Was nun folgte ist mitt­ler­weile All­tag im deut­schen Fuss­ball: Ein jeder Bus­in­sasse durfte ein­zeln aus­stei­gen und sich einer Per­so­na­li­enf­st­stel­lung unter­zie­hen. Kurz­zei­tig drohte die Situa­tion zu eska­lie­ren, da ein Poli­zist es sich nicht neh­men ließ, das Sze­na­rio mit sei­nem Pri­vat­handy (!) zu filmen.
Auch kam es zu einer wei­te­ren kur­zen Fest­set­zung eines Dyna­mo­fans. Die­ser wurde aus der hin­te­ren Tür eines Bus­ses her­aus­ge­zo­gen, als sich Fans gegen das Schlie­ßen die­ser aus­spra­chen. Es gab schlicht und ein­fach keine wei­tere Mög­lich­keit den hin­te­ren Teil des Bus­ses mit Frisch­luft zu ver­sor­gen. Die Tür wurde natür­lich trotz­dem geschlos­sen. Nach reich­lich zwei Stun­den war die Maß­nahme been­det und die Busse tra­ten nach und nach die Heim­reise an.

Die SGH stellt sich nun fol­gende Fragen:

  • Wieso lässt man die Busse im Halb­stun­den­takt vom Hof fah­ren? Will man damit etwas die Wahr­schein­lich­keit eines Auf­ein­an­der­tref­fens erhöhen?
  • Wieso wer­den die Busse nicht wie üblich mit Poli­zei­be­glei­tung über die Auto­bahn beglei­tet? Alle ein­zeln abfah­ren­den Busse bestrit­ten die Heim­reise größ­ten­teils ohne bezie­hungs­weise nur teil­weise mit der übli­chen Poli­zei­be­glei­tung! Außer­dem wurde nur durch das Hin­aus­zö­gern der Abfahrt die Mög­lich­keit geschaf­fen, auf die spä­ter abrei­sen­den Han­saf­ans aus Stutt­gart zu treffen.

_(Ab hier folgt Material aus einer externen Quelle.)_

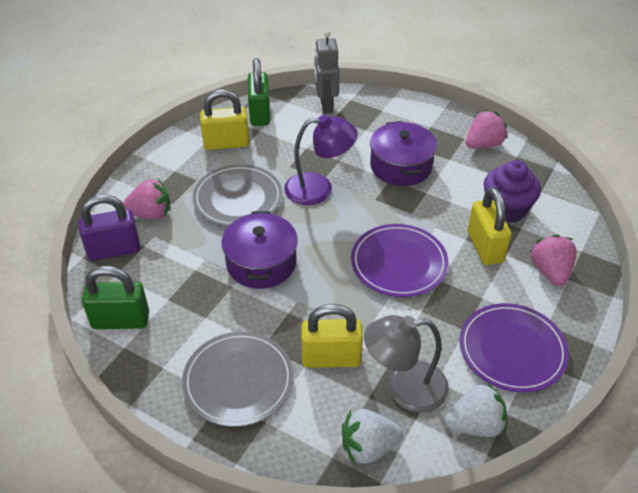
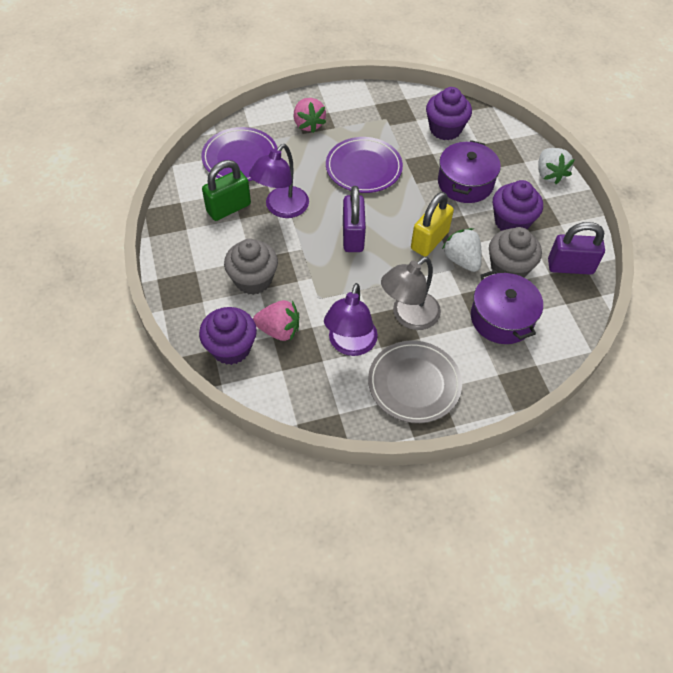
green padlock: [82,266,149,329] [248,58,270,126] = 2 -> [202,160,251,221] = 1
grey cupcake: none = 0 -> [224,239,278,295] [489,227,542,278] = 2
grey plate: [182,332,294,427] [193,164,282,226] = 2 -> [368,341,462,423] = 1
grey robot: [314,30,340,114] = 1 -> none = 0
pink strawberry: [123,179,170,220] [466,110,508,149] [531,234,576,286] = 3 -> [253,300,299,341] [294,98,326,133] = 2
purple cupcake: [483,160,541,223] = 1 -> [199,307,257,365] [426,87,472,140] [493,180,543,231] = 3
purple lamp: [284,114,357,205] = 1 -> [249,144,309,218] [324,283,378,356] = 2
purple padlock: [79,194,140,261] = 1 -> [343,186,366,252] [548,222,605,275] = 2
yellow padlock: [200,89,249,150] [301,304,363,368] [468,187,511,265] = 3 -> [411,192,454,257] = 1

Zu erwäh­nen ist, dass auf der gesam­ten Rück­fahrt es zu kei­ner­lei wei­te­ren Vor­komm­nisse, weder mit der Poli­zei noch mit ande­ren Fans, kam.

Auch Tage nach dem Spiel wird man das Gefühl nicht los, dass diese poli­zei­li­chen Maß­nahme nicht zum Zwe­cke der Straf­tat­ver­hin­de­rung geführt wurde, son­dern viel­mehr um ein Auf­ein­an­der­tref­fen der bei­den riva­li­sie­ren­den Fan­la­ger erst zu ermög­li­chen. Viel­leicht um Schi­ka­nen, Ver­bote oder Anzei­gen Tür und Tor zu öff­nen?! Auch wenn dies natür­lich reine Spe­ku­la­ti­ons ist, ein fader Bei­geschmack bleibt.

Abschlie­ßend möch­ten wir natür­lich noch anmer­ken, dass wir uns vor­be­hal­ten, juris­tisch gegen diese Maß­nahme vorzugehen.